Task goal: Please continue the essay below on religion and American attitudes toward guns, starting right after its last sentence.

---- Quoted passage

Although religion is shrinking in the first world and it won't be long before theists are no longer in the majority in the more educated nations of the world today, it is still growing in those not first world nations, the emerging nations of the world.

Those nations who have religion, and are populating quickly, where religion's number one method of maintaining its existence is not growth through reasonable, educated and intelligent thought, but through attrition of intelligence and education through overbearing population growth.

We are seeing this kind of battle between ancient beliefs based only in the beliefs of ancient societies against that of education and science, more and more. It is the last and final death throws of religion in the first world countries and examples of theistic groups like ISIL (or ISIS if you prefer) in the Middle East are prime examples of how things can and do go terribly wrong with religion.

It is an issue we see more locally and in more minor issues such as gun control, if not just safe gun use and ownership in America.

We have a gun problem in America. We seem to think owning a gun is a right and not a privilege. A very conservative way of looking at this. At least, many conservatives have latched on to the gun issue as a prime issue, not the least of which the NRA has championed as a cause celebre.

We seem to love guns. We seem to think they are cool, fun... toys.

We need to change that national attitude toward guns.

--------
---- Information shown

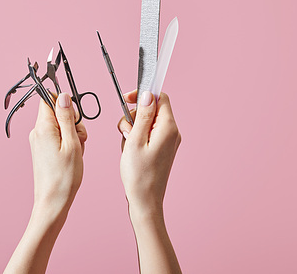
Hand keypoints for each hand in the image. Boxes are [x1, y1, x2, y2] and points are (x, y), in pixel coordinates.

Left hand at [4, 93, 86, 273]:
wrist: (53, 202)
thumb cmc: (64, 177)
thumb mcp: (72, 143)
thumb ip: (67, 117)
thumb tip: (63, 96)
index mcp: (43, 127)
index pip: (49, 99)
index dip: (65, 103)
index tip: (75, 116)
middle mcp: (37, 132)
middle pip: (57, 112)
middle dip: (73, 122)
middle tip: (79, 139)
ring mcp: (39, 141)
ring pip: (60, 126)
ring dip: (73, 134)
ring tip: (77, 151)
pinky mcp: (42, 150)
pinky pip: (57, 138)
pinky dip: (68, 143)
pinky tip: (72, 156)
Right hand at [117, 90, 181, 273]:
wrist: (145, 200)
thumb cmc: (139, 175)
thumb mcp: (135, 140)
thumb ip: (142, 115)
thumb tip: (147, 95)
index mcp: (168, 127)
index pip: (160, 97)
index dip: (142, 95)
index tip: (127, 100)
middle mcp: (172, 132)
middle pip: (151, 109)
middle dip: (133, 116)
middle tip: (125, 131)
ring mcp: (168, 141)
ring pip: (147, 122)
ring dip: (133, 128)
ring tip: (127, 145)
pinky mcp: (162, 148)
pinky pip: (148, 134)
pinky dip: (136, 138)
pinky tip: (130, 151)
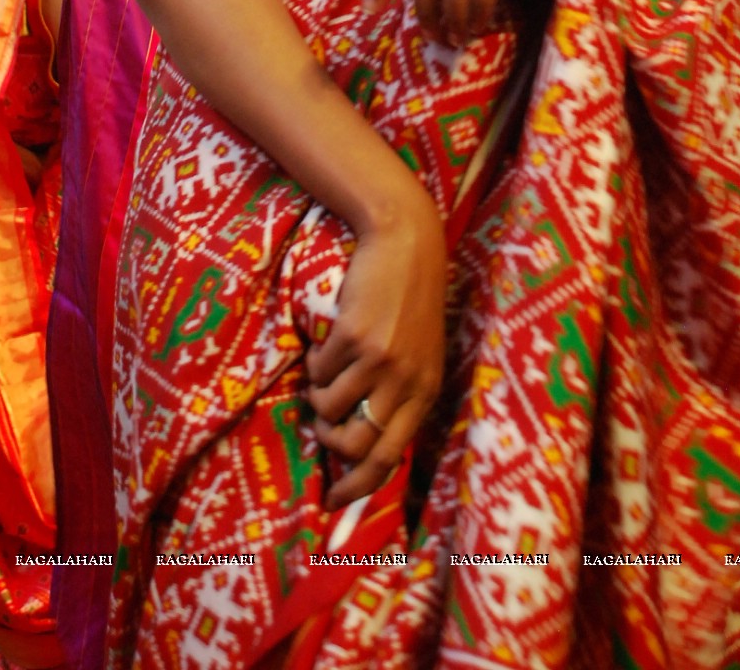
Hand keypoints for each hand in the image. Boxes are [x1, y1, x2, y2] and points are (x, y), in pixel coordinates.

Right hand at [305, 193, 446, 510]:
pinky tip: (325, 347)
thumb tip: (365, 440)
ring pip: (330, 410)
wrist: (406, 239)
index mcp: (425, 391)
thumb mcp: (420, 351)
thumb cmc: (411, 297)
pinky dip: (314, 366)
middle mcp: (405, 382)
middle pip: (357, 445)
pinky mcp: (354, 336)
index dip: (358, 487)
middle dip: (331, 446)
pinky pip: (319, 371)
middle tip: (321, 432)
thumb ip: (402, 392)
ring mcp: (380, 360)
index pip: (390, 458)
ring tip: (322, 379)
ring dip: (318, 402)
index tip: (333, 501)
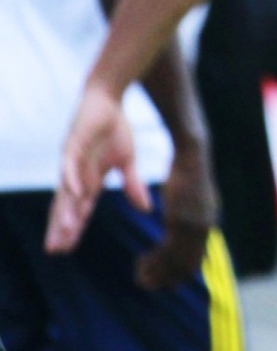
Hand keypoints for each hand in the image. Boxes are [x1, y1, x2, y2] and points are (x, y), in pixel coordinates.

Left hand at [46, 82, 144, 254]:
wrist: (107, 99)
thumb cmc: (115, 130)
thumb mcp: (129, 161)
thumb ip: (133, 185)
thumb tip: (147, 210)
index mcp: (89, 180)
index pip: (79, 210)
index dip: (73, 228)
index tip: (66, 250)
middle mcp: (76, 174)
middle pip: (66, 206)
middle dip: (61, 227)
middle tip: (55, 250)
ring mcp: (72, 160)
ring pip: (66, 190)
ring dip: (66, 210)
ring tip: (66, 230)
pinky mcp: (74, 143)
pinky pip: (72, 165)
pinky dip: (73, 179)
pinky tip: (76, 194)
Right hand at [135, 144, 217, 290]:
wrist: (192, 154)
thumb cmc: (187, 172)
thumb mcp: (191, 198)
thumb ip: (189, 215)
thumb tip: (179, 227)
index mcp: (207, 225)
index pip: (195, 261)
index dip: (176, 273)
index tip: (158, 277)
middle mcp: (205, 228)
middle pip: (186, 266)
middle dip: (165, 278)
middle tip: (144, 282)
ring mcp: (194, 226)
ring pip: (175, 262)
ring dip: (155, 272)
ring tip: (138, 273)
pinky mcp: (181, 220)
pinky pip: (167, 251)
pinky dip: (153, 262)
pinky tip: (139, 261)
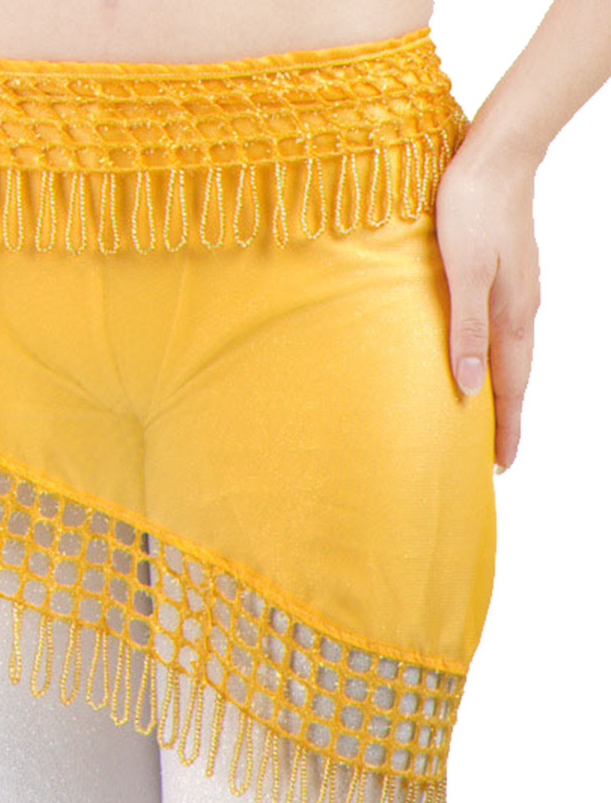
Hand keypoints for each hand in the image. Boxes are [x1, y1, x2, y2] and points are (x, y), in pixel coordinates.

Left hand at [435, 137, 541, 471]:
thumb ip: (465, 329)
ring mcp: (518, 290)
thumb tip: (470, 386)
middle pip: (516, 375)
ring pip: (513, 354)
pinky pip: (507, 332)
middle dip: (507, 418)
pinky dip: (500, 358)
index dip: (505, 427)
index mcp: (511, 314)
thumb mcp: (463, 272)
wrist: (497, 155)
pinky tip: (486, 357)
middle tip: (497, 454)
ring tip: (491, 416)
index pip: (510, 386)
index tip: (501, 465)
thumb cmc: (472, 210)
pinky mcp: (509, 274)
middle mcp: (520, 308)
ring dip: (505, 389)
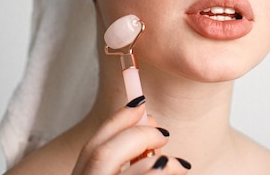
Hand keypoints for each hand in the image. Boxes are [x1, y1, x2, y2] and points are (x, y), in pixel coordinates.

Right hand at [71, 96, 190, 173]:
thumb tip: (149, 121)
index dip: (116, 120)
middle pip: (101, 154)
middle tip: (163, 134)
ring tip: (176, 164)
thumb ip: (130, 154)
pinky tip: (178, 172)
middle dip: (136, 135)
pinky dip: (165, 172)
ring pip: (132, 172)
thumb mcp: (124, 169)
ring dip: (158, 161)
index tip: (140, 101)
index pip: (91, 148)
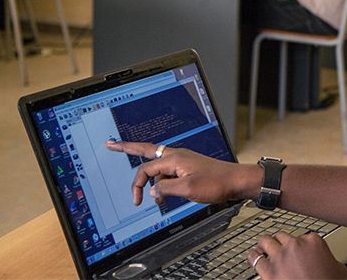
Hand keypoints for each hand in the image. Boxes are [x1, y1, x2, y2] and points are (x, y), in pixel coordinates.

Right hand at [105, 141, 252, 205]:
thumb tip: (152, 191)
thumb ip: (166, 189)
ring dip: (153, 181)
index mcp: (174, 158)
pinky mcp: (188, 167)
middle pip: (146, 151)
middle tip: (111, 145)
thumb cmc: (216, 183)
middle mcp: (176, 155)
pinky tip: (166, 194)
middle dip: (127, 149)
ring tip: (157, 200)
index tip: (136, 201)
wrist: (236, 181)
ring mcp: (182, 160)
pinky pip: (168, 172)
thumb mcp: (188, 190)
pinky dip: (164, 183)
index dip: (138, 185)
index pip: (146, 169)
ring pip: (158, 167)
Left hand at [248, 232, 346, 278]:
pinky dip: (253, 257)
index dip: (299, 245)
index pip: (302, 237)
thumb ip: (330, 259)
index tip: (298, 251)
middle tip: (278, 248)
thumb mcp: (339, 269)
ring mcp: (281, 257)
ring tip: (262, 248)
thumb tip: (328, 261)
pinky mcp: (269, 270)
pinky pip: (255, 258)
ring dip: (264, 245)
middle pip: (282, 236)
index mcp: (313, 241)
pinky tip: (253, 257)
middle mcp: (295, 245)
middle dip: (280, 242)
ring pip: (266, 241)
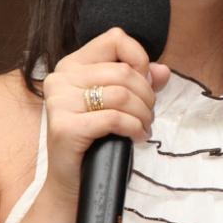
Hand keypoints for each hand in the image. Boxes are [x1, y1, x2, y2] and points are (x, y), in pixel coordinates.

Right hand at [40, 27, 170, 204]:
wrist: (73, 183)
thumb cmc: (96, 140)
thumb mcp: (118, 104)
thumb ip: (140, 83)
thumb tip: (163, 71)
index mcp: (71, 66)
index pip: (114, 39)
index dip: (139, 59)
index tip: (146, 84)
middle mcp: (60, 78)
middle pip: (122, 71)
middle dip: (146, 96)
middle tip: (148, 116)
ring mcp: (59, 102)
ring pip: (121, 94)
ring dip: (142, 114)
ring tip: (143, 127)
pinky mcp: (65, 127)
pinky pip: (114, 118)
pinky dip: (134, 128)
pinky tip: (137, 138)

--------
---- Information shown

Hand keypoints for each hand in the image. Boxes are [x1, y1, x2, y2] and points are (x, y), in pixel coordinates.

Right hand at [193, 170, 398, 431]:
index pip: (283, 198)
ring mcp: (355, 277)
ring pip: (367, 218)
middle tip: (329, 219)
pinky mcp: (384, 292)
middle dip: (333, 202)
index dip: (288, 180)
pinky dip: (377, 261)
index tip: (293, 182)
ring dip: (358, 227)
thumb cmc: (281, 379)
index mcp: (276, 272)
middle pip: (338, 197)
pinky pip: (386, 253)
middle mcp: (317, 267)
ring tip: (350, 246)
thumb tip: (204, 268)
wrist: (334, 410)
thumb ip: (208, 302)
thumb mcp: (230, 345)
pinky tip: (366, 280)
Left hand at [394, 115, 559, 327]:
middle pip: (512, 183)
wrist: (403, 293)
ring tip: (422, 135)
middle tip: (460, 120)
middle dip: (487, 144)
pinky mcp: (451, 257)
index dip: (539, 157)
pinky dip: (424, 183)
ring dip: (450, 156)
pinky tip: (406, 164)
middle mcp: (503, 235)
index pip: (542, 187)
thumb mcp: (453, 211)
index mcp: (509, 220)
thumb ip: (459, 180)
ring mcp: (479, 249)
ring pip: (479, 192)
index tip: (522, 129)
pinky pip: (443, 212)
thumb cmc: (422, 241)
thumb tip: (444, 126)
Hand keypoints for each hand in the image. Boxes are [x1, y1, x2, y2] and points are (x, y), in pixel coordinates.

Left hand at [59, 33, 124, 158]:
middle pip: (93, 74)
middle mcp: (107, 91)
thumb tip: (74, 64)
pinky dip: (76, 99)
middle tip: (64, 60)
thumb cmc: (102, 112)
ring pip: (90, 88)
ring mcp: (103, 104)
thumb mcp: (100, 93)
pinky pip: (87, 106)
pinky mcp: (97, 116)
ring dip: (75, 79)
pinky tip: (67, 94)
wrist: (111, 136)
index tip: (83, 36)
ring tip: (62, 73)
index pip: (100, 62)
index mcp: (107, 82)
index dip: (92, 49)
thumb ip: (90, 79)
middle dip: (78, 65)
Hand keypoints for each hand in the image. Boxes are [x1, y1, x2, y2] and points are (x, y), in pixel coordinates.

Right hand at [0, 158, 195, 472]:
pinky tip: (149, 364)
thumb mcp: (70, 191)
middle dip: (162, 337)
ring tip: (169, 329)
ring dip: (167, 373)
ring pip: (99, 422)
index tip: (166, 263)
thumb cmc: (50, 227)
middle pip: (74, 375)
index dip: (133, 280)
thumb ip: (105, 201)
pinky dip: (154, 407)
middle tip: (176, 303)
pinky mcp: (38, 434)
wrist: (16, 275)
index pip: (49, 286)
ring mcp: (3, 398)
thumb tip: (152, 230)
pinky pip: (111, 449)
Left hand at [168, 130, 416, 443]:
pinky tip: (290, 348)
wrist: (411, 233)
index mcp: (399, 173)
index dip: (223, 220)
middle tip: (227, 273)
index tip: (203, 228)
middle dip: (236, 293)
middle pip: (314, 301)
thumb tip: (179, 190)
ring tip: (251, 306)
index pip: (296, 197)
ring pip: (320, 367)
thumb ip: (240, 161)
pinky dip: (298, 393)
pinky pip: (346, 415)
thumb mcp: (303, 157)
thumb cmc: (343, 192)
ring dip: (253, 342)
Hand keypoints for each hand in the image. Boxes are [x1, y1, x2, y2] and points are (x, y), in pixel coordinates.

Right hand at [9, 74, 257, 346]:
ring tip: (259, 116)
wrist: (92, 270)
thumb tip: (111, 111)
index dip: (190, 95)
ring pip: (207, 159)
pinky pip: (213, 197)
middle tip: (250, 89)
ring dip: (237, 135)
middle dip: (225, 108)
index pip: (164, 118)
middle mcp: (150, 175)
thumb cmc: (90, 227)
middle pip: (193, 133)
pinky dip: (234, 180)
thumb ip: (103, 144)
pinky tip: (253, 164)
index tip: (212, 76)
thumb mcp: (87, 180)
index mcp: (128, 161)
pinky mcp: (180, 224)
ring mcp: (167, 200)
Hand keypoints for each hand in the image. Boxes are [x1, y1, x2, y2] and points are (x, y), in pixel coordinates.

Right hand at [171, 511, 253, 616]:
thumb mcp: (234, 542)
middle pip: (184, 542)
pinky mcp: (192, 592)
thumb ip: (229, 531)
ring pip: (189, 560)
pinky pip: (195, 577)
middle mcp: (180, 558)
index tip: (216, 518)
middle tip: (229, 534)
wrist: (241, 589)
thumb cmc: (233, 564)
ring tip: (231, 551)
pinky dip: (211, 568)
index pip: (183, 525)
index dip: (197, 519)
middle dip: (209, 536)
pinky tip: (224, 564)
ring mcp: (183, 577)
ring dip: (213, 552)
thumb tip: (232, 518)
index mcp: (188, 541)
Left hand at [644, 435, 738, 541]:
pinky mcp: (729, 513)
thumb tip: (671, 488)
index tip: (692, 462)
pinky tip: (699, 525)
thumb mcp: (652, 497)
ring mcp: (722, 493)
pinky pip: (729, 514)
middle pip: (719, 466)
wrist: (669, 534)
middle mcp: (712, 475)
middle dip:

--------

Expected output:
I'm not going to argue about the second amendment and what it means. It's pretty obvious it was meant to protect our nation and not against our own government but against other nations, primarily, Great Britain back in the 18th century. Or France back then, should they have decided to go to war with us. Until America was a solid nation with a standing army, they needed all individuals to rise to the defense of the nation should the need arise. However since we have had a standing army now for well over one hundred years, the need is not such as it once was. Not at all.

Conservatives will disingenuously claim that we still have that need. Surely, and of course, that need is a possibility. But is it such a need as there once was? Absolutely not. If you compare the two, you instantly can see the difference. But it is one of those obfuscations that conservatives will hang onto until you pry it out of their cold dead hands, as some like to say.

To feel that way about our needing a citizen army which is there to protect us against our own government, is to ask to breed paranoia and keep us from cohesion as a nation, as the United States and that was never the Founding Fathers desire.

Many of the comments they made back then about things, about trusting your government or not, were not about America, but Great Britain. But you cannot convince a conservative about that now a days. Because it fits their agenda, their beliefs, they emotions, all somehow oddly supported by their mostly Christian religions.

We do need to be aware. Recent times from the Bush administration after 9/11 have proved we can lose our freedoms, exchanging our fears for security. After our abuses and crimes against humanity, our torturing and wars, we do need to watch carefully our nation's leaders and interactions after we allowed them to lead us into abuses against others and even our own citizens. Mostly because it made us feel good or feel as if we were doing something, anything, even when there were better albeit counter intuitive ways to achieve our goals.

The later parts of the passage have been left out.